◆ **Required action**: The records that follow should be copied in full, exactly as they read.

┌──

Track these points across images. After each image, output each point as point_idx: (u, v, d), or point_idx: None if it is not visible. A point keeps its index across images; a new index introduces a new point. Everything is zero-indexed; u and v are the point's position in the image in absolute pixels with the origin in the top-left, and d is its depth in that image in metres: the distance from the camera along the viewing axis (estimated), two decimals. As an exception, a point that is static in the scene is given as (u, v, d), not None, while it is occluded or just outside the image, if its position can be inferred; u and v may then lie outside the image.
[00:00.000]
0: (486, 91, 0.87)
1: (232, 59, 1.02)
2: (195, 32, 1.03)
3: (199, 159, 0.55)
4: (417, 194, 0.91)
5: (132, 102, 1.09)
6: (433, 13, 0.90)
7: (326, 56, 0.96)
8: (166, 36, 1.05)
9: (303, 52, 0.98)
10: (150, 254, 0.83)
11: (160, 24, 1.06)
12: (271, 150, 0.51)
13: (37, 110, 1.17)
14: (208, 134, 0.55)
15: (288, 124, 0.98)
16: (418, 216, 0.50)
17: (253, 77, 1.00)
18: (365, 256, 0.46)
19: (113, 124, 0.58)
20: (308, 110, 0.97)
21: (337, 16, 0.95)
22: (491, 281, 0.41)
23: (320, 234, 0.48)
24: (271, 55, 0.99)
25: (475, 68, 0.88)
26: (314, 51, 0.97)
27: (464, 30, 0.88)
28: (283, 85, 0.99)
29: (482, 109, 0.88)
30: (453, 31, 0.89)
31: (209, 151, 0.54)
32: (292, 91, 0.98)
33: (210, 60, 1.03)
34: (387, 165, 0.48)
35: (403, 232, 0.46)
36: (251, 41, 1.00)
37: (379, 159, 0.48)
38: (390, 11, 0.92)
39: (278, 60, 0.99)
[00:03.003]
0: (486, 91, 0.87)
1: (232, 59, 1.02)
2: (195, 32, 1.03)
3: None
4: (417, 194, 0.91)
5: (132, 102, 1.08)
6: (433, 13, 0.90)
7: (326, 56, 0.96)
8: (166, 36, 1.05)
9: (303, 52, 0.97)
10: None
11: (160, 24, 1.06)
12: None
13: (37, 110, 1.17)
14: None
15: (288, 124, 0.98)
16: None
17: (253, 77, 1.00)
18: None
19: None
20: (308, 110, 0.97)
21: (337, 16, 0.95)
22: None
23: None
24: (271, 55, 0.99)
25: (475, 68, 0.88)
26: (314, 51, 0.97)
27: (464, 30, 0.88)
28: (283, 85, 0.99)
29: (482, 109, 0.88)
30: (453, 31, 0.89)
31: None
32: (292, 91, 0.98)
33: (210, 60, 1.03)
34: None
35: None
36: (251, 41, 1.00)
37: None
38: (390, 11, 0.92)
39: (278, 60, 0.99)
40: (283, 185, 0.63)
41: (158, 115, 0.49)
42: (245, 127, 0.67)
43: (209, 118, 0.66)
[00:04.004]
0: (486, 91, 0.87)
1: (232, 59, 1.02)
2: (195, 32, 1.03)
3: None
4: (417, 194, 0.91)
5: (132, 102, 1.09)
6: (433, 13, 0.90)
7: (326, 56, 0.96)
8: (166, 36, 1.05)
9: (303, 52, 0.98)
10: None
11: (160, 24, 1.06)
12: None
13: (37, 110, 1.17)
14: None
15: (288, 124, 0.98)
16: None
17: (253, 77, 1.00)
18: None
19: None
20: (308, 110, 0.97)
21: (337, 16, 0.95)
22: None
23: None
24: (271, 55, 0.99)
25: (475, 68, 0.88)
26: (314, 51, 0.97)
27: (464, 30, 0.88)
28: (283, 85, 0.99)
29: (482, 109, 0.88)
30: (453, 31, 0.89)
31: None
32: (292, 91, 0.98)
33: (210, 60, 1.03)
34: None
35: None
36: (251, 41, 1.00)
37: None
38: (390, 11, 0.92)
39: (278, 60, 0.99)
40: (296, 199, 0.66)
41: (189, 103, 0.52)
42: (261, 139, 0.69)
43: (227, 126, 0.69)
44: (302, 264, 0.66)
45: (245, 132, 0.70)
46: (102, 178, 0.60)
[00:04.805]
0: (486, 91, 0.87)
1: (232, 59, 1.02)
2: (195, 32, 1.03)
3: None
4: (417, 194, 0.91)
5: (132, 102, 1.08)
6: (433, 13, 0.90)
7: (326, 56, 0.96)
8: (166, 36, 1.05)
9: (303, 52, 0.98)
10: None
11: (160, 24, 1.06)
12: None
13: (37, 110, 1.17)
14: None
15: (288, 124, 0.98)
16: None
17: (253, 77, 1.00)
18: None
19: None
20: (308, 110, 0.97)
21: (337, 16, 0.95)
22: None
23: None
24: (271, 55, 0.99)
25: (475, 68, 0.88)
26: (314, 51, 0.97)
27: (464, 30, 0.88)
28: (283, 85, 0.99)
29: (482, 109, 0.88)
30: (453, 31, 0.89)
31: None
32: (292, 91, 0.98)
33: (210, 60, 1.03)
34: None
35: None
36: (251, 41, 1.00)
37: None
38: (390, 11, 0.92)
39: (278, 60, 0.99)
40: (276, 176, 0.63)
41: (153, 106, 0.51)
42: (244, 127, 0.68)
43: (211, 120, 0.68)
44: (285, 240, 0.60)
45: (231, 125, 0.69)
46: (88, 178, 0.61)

└──

◆ **Task solution**:
Track these points across images. After each image, output each point as point_idx: (u, v, d), or point_idx: None if it is not visible. A point keeps its index across images; a new index introduces a new point. Everything is zero-indexed; u and v are the point's position in the image in absolute pixels with the origin in the top-left, and d is its depth in that image in metres: the distance from the camera along the viewing axis (estimated), two decimals. As an exception, a point that is static in the scene is given as (u, v, d), not None, while it is occluded or just outside the image, if its position can be inferred; u and v may then lie outside the image.
[00:00.000]
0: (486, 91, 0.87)
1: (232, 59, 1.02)
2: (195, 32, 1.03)
3: (199, 159, 0.55)
4: (417, 194, 0.91)
5: (132, 102, 1.09)
6: (433, 13, 0.90)
7: (326, 56, 0.96)
8: (166, 36, 1.05)
9: (303, 52, 0.98)
10: (150, 254, 0.83)
11: (160, 24, 1.06)
12: (271, 150, 0.51)
13: (37, 110, 1.17)
14: (208, 134, 0.55)
15: (288, 124, 0.98)
16: (418, 216, 0.50)
17: (253, 77, 1.00)
18: (365, 256, 0.46)
19: (113, 124, 0.58)
20: (308, 110, 0.97)
21: (337, 16, 0.95)
22: (491, 281, 0.41)
23: (320, 234, 0.48)
24: (271, 55, 0.99)
25: (475, 68, 0.88)
26: (314, 51, 0.97)
27: (464, 30, 0.88)
28: (283, 85, 0.99)
29: (482, 109, 0.88)
30: (453, 31, 0.89)
31: (209, 151, 0.54)
32: (292, 91, 0.98)
33: (210, 60, 1.03)
34: (387, 165, 0.48)
35: (403, 232, 0.46)
36: (251, 41, 1.00)
37: (379, 159, 0.48)
38: (390, 11, 0.92)
39: (278, 60, 0.99)
[00:03.003]
0: (486, 91, 0.87)
1: (232, 59, 1.02)
2: (195, 32, 1.03)
3: None
4: (417, 194, 0.91)
5: (132, 102, 1.08)
6: (433, 13, 0.90)
7: (326, 56, 0.96)
8: (166, 36, 1.05)
9: (303, 52, 0.97)
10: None
11: (160, 24, 1.06)
12: None
13: (37, 110, 1.17)
14: None
15: (288, 124, 0.98)
16: None
17: (253, 77, 1.00)
18: None
19: None
20: (308, 110, 0.97)
21: (337, 16, 0.95)
22: None
23: None
24: (271, 55, 0.99)
25: (475, 68, 0.88)
26: (314, 51, 0.97)
27: (464, 30, 0.88)
28: (283, 85, 0.99)
29: (482, 109, 0.88)
30: (453, 31, 0.89)
31: None
32: (292, 91, 0.98)
33: (210, 60, 1.03)
34: None
35: None
36: (251, 41, 1.00)
37: None
38: (390, 11, 0.92)
39: (278, 60, 0.99)
40: (283, 185, 0.63)
41: (158, 115, 0.49)
42: (245, 127, 0.67)
43: (209, 118, 0.66)
[00:04.004]
0: (486, 91, 0.87)
1: (232, 59, 1.02)
2: (195, 32, 1.03)
3: None
4: (417, 194, 0.91)
5: (132, 102, 1.09)
6: (433, 13, 0.90)
7: (326, 56, 0.96)
8: (166, 36, 1.05)
9: (303, 52, 0.98)
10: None
11: (160, 24, 1.06)
12: None
13: (37, 110, 1.17)
14: None
15: (288, 124, 0.98)
16: None
17: (253, 77, 1.00)
18: None
19: None
20: (308, 110, 0.97)
21: (337, 16, 0.95)
22: None
23: None
24: (271, 55, 0.99)
25: (475, 68, 0.88)
26: (314, 51, 0.97)
27: (464, 30, 0.88)
28: (283, 85, 0.99)
29: (482, 109, 0.88)
30: (453, 31, 0.89)
31: None
32: (292, 91, 0.98)
33: (210, 60, 1.03)
34: None
35: None
36: (251, 41, 1.00)
37: None
38: (390, 11, 0.92)
39: (278, 60, 0.99)
40: (296, 199, 0.66)
41: (189, 103, 0.52)
42: (261, 139, 0.69)
43: (227, 126, 0.69)
44: (302, 264, 0.66)
45: (245, 132, 0.70)
46: (102, 178, 0.60)
[00:04.805]
0: (486, 91, 0.87)
1: (232, 59, 1.02)
2: (195, 32, 1.03)
3: None
4: (417, 194, 0.91)
5: (132, 102, 1.08)
6: (433, 13, 0.90)
7: (326, 56, 0.96)
8: (166, 36, 1.05)
9: (303, 52, 0.98)
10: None
11: (160, 24, 1.06)
12: None
13: (37, 110, 1.17)
14: None
15: (288, 124, 0.98)
16: None
17: (253, 77, 1.00)
18: None
19: None
20: (308, 110, 0.97)
21: (337, 16, 0.95)
22: None
23: None
24: (271, 55, 0.99)
25: (475, 68, 0.88)
26: (314, 51, 0.97)
27: (464, 30, 0.88)
28: (283, 85, 0.99)
29: (482, 109, 0.88)
30: (453, 31, 0.89)
31: None
32: (292, 91, 0.98)
33: (210, 60, 1.03)
34: None
35: None
36: (251, 41, 1.00)
37: None
38: (390, 11, 0.92)
39: (278, 60, 0.99)
40: (276, 176, 0.63)
41: (153, 106, 0.51)
42: (244, 127, 0.68)
43: (211, 120, 0.68)
44: (285, 240, 0.60)
45: (231, 125, 0.69)
46: (88, 178, 0.61)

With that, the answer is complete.